(RECORDS FOR PROCESSING begins)

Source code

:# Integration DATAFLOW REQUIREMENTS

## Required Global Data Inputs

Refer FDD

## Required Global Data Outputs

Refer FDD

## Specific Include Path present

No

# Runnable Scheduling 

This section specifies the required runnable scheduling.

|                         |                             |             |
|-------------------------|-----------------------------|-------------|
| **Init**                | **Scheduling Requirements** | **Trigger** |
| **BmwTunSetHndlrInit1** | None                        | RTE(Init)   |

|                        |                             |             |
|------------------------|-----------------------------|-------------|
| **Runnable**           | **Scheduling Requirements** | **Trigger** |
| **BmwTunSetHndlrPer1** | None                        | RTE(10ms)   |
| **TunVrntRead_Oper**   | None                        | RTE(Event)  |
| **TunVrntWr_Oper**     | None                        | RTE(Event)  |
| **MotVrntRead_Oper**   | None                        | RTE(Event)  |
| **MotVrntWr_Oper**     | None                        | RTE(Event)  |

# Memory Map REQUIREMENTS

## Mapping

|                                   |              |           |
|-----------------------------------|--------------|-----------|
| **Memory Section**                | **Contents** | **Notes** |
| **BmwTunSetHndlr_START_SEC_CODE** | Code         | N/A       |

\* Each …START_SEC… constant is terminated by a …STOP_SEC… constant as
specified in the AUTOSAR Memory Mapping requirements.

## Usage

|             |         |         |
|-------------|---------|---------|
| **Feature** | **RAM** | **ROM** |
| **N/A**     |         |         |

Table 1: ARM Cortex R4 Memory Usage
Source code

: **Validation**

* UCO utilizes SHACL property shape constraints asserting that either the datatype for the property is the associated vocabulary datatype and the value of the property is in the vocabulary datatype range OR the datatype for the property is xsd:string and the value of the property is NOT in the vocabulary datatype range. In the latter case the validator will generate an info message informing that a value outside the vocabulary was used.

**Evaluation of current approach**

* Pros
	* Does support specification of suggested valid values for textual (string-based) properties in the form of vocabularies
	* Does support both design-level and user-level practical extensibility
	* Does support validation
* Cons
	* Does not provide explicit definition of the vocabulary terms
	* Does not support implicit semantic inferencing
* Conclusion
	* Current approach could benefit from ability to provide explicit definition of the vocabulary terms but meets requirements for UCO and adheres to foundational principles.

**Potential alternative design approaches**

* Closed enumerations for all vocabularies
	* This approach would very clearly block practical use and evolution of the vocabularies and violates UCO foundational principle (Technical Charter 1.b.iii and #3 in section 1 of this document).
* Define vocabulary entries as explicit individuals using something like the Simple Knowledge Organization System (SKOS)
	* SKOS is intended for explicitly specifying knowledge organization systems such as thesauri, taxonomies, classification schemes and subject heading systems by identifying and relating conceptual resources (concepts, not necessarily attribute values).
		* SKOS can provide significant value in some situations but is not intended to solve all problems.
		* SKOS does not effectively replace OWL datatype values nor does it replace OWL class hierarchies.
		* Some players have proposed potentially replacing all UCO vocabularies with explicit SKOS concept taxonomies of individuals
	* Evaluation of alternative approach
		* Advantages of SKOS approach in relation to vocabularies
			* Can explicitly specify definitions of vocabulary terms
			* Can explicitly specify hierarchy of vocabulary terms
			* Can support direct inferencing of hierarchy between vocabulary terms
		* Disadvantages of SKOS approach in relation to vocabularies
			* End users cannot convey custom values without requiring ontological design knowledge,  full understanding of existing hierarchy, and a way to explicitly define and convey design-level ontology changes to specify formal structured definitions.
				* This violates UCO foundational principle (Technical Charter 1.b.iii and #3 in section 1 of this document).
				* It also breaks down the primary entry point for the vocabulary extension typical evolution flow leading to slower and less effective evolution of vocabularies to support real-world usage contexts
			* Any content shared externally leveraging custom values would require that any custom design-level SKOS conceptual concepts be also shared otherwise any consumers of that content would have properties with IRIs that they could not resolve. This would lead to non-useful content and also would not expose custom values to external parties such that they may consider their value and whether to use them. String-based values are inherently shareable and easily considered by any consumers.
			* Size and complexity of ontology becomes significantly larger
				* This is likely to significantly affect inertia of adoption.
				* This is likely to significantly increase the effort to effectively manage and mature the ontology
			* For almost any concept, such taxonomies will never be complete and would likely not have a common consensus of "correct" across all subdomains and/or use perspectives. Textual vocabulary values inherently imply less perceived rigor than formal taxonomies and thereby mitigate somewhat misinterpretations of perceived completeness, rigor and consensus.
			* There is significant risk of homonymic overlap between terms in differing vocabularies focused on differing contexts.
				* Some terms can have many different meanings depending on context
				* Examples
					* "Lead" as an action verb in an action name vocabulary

(RECORDS FOR PROCESSING ends)

WHAT IS REQUIRED -
Copy every record above out again, word for word.

OUTPUT FOR THIS TASK -
Source code

:# Integration DATAFLOW REQUIREMENTS

## Required Global Data Inputs

Refer FDD

## Required Global Data Outputs

Refer FDD

## Specific Include Path present

No

# Runnable Scheduling 

This section specifies the required runnable scheduling.

|                         |                             |             |
|-------------------------|-----------------------------|-------------|
| **Init**                | **Scheduling Requirements** | **Trigger** |
| **BmwTunSetHndlrInit1** | None                        | RTE(Init)   |

|                        |                             |             |
|------------------------|-----------------------------|-------------|
| **Runnable**           | **Scheduling Requirements** | **Trigger** |
| **BmwTunSetHndlrPer1** | None                        | RTE(10ms)   |
| **TunVrntRead_Oper**   | None                        | RTE(Event)  |
| **TunVrntWr_Oper**     | None                        | RTE(Event)  |
| **MotVrntRead_Oper**   | None                        | RTE(Event)  |
| **MotVrntWr_Oper**     | None                        | RTE(Event)  |

# Memory Map REQUIREMENTS

## Mapping

|                                   |              |           |
|-----------------------------------|--------------|-----------|
| **Memory Section**                | **Contents** | **Notes** |
| **BmwTunSetHndlr_START_SEC_CODE** | Code         | N/A       |

\* Each …START_SEC… constant is terminated by a …STOP_SEC… constant as
specified in the AUTOSAR Memory Mapping requirements.

## Usage

|             |         |         |
|-------------|---------|---------|
| **Feature** | **RAM** | **ROM** |
| **N/A**     |         |         |

Table 1: ARM Cortex R4 Memory Usage
Source code

: **Validation**

* UCO utilizes SHACL property shape constraints asserting that either the datatype for the property is the associated vocabulary datatype and the value of the property is in the vocabulary datatype range OR the datatype for the property is xsd:string and the value of the property is NOT in the vocabulary datatype range. In the latter case the validator will generate an info message informing that a value outside the vocabulary was used.

**Evaluation of current approach**

* Pros
	* Does support specification of suggested valid values for textual (string-based) properties in the form of vocabularies
	* Does support both design-level and user-level practical extensibility
	* Does support validation
* Cons
	* Does not provide explicit definition of the vocabulary terms
	* Does not support implicit semantic inferencing
* Conclusion
	* Current approach could benefit from ability to provide explicit definition of the vocabulary terms but meets requirements for UCO and adheres to foundational principles.

**Potential alternative design approaches**

* Closed enumerations for all vocabularies
	* This approach would very clearly block practical use and evolution of the vocabularies and violates UCO foundational principle (Technical Charter 1.b.iii and #3 in section 1 of this document).
* Define vocabulary entries as explicit individuals using something like the Simple Knowledge Organization System (SKOS)
	* SKOS is intended for explicitly specifying knowledge organization systems such as thesauri, taxonomies, classification schemes and subject heading systems by identifying and relating conceptual resources (concepts, not necessarily attribute values).
		* SKOS can provide significant value in some situations but is not intended to solve all problems.
		* SKOS does not effectively replace OWL datatype values nor does it replace OWL class hierarchies.
		* Some players have proposed potentially replacing all UCO vocabularies with explicit SKOS concept taxonomies of individuals
	* Evaluation of alternative approach
		* Advantages of SKOS approach in relation to vocabularies
			* Can explicitly specify definitions of vocabulary terms
			* Can explicitly specify hierarchy of vocabulary terms
			* Can support direct inferencing of hierarchy between vocabulary terms
		* Disadvantages of SKOS approach in relation to vocabularies
			* End users cannot convey custom values without requiring ontological design knowledge,  full understanding of existing hierarchy, and a way to explicitly define and convey design-level ontology changes to specify formal structured definitions.
				* This violates UCO foundational principle (Technical Charter 1.b.iii and #3 in section 1 of this document).
				* It also breaks down the primary entry point for the vocabulary extension typical evolution flow leading to slower and less effective evolution of vocabularies to support real-world usage contexts
			* Any content shared externally leveraging custom values would require that any custom design-level SKOS conceptual concepts be also shared otherwise any consumers of that content would have properties with IRIs that they could not resolve. This would lead to non-useful content and also would not expose custom values to external parties such that they may consider their value and whether to use them. String-based values are inherently shareable and easily considered by any consumers.
			* Size and complexity of ontology becomes significantly larger
				* This is likely to significantly affect inertia of adoption.
				* This is likely to significantly increase the effort to effectively manage and mature the ontology
			* For almost any concept, such taxonomies will never be complete and would likely not have a common consensus of "correct" across all subdomains and/or use perspectives. Textual vocabulary values inherently imply less perceived rigor than formal taxonomies and thereby mitigate somewhat misinterpretations of perceived completeness, rigor and consensus.
			* There is significant risk of homonymic overlap between terms in differing vocabularies focused on differing contexts.
				* Some terms can have many different meanings depending on context
				* Examples
					* "Lead" as an action verb in an action name vocabulary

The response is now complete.